New Research Questions How Connective Tissues Are Formed

BioE Professor Jeffrey Ruberti’s new research, published in the journal Matter, suggests that connective tissues in the human body are more likely formed by cells pulling apart than coming together. Ruberti conducted the research with BioE Associate Research Scientist Seyed Mohammad Siadat; Alexandra Silverman, MS’21, bioengineering; and Jason Olszewski, E’24, bioengineering.


This article originally appeared on Northeastern Global News. It was published by Cesareo Contreras. Main photo: Human corneal cells (shown in blue) forming the fine filaments of the extracellular matrix (yellow collagen and red fibronectin) that will form structure that becomes a tissue.

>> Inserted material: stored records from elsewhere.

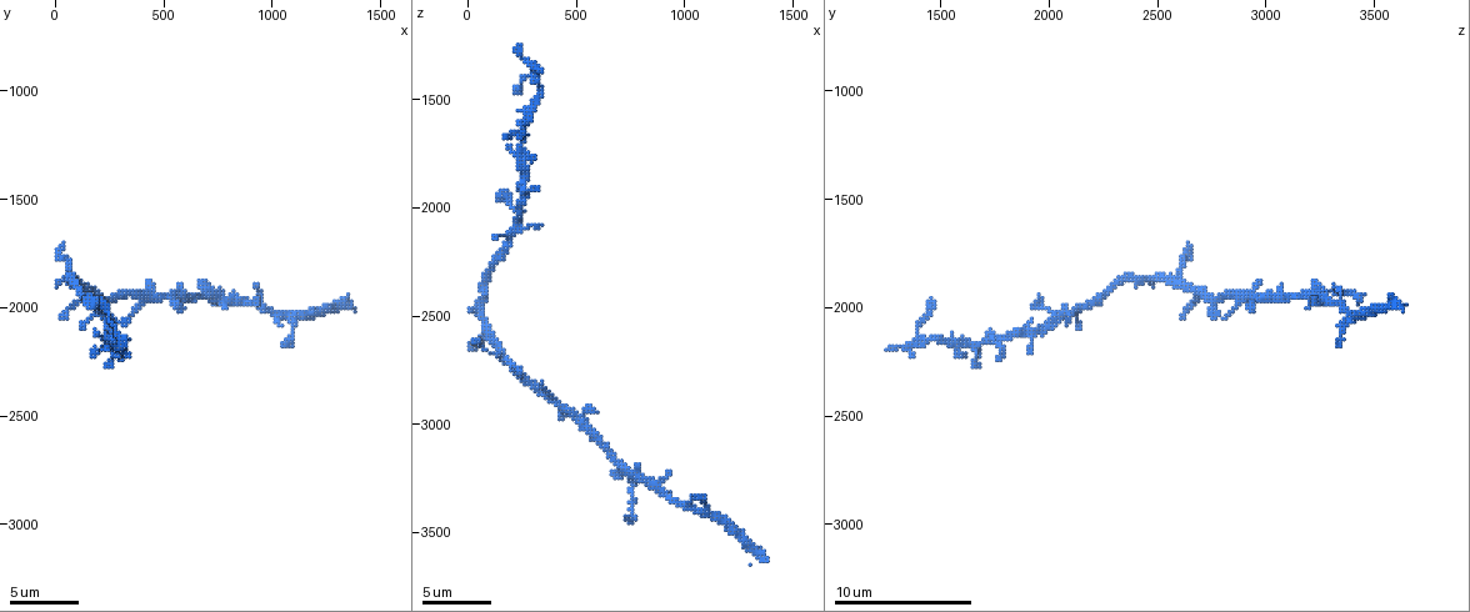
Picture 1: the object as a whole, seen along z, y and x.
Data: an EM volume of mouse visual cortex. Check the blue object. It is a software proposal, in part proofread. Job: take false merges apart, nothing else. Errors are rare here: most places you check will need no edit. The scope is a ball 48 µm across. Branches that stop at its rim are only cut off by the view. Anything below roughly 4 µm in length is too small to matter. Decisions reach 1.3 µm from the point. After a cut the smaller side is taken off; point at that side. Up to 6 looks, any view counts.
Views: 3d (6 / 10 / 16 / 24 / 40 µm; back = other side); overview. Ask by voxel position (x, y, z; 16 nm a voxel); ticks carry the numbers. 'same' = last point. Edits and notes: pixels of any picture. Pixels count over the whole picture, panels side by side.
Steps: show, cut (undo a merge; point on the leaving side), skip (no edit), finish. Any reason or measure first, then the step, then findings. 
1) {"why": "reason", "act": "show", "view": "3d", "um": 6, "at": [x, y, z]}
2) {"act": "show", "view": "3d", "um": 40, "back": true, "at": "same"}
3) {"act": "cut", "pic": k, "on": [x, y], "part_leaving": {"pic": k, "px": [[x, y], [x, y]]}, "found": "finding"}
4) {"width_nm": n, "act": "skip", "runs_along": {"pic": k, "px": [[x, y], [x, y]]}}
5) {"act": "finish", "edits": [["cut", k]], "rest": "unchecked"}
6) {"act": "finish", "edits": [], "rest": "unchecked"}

{"why": "four-way junction", "act": "show", "view": "3d", "um": 16, "at": [240, 2160, 1700]}

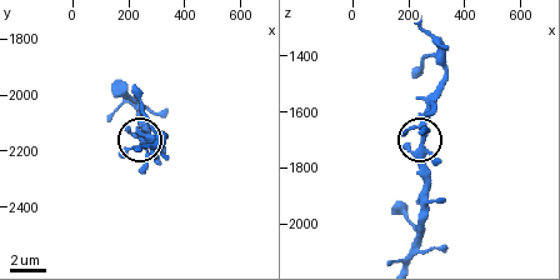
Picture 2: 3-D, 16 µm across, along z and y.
{"act": "skip", "found": "all the same neuron"}

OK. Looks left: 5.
{"why": "calibre changes", "act": "show", "view": "3d", "um": 10, "at": [310, 2150, 1410]}

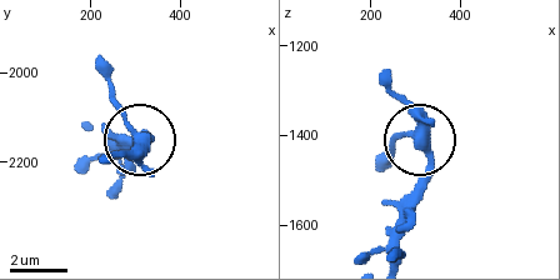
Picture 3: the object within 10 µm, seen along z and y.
{"arms": 3, "act": "skip", "found": "one neuron here"}

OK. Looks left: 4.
{"why": "a fork", "act": "show", "view": "3d", "um": 10, "at": [140, 1900, 2640]}

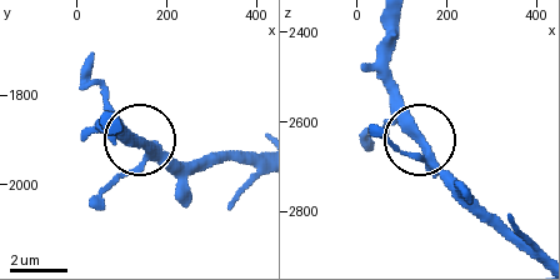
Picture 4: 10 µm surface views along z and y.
{"arms": 3, "act": "skip", "found": "one neuron here"}

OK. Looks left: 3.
{"act": "finish", "edits": [], "rest": "unchecked"}

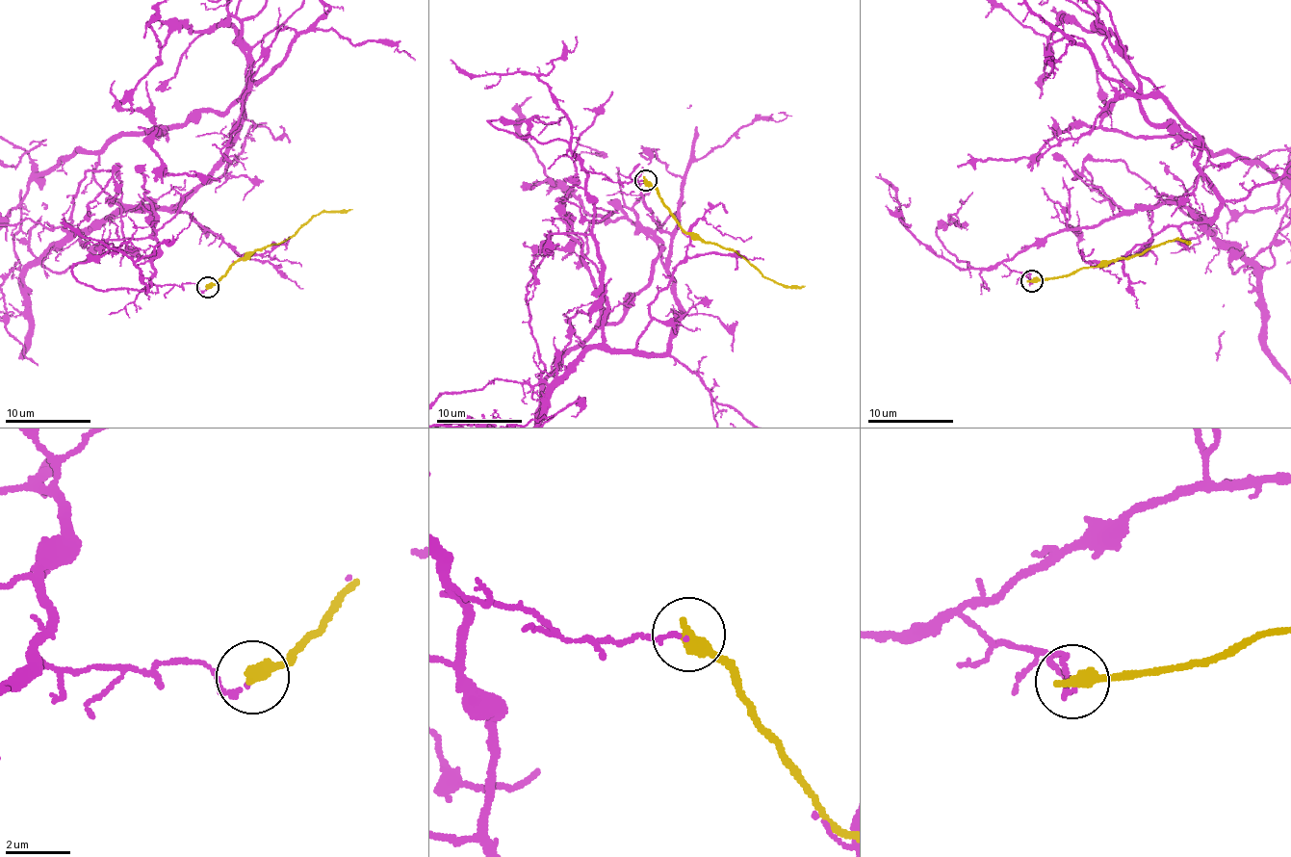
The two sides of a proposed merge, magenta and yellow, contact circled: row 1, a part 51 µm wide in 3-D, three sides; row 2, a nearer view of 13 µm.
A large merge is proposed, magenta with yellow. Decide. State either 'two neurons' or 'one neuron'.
two neurons

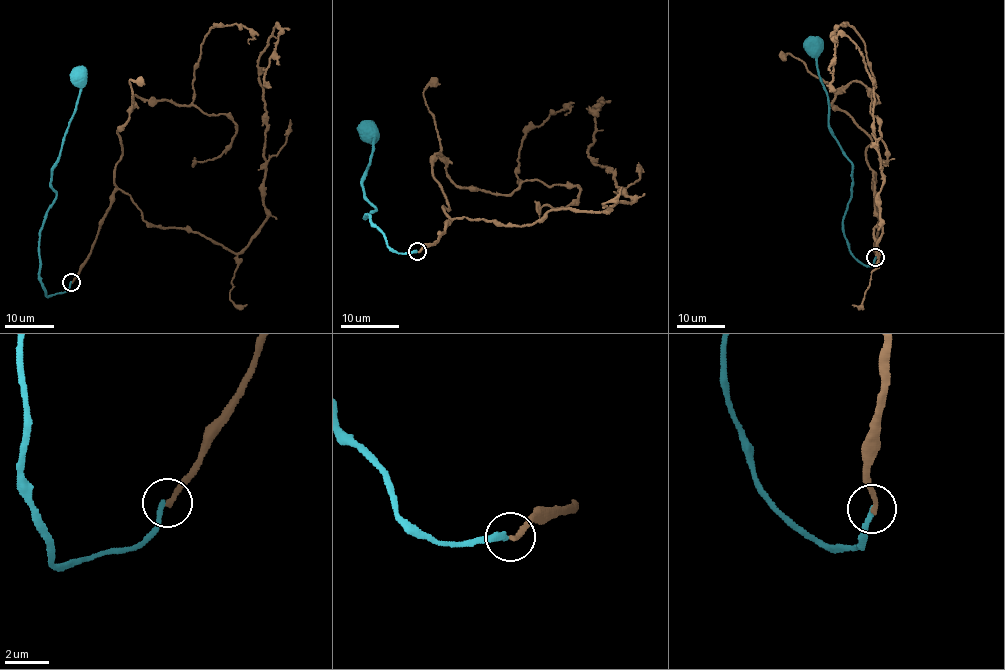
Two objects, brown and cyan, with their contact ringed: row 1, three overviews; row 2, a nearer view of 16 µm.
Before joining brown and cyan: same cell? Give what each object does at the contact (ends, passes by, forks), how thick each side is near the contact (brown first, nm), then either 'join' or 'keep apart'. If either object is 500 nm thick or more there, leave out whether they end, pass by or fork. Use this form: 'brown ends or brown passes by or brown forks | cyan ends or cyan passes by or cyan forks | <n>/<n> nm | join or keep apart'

Courtesy photo from Alexandra Silverman

Our ligaments and bones don’t grow the way we thought, new Northeastern research finds

New research by Northeastern scientists questions the long-held belief that the connective tissues that give us mechanical strength, such as tendons, ligaments, bones and skin, form in the human body by cells coming together.

Instead, our tissues are more likely formed by cells pulling apart, according to the research published in Matter today.

It’s long been held that human cells form and connect tissues together using patterns encoded into our DNA, says Jeff Ruberti, professor of bioengineering at Northeastern University and a co-author of the study.

“We don’t really understand how tiny cells working together with molecules much smaller than themselves are able to integrate and establish these lovely, mechanically efficient patterns that become us over time,” he says. “The theory has long been that the cells basically are individually depositing, or printing the tissues, out using a pattern or algorithm.”

Northeastern professor of bioengineering Jeffrey Ruberti (right) and Jason Olszewski, a student research assistant, work in Ruberti’s ISEC lab on Thursday, Feb. 8, 2024. Photo by Alyssa Stone/Northeastern University

But that’s just a theory, he explains. Ruberti and three researchers that worked in his lab have now challenged that, providing evidence that collagen, the main protein that forms much of our tissue, is not pre-fabricated and positioned by the cells, but rather formed by our cells cooperatively pulling apart from each other.

“This material tends to accumulate in the path of force, where it reaches a lower energy state but is under high tensile load. So, what we propose is that the cells and your body work together to produce structure by literally creating lines of tension along which collagen precipitates into structure. In short, the force causes the structure that then resists the force that caused it.”

Ruberti conducted the research with Seyed Mohammad Siadat, a research scientist in his lab, Alexandra Silverman, who graduated from Northeastern with a master’s in bioengineering and Jason Olszewski, a fourth-year bioengineering major.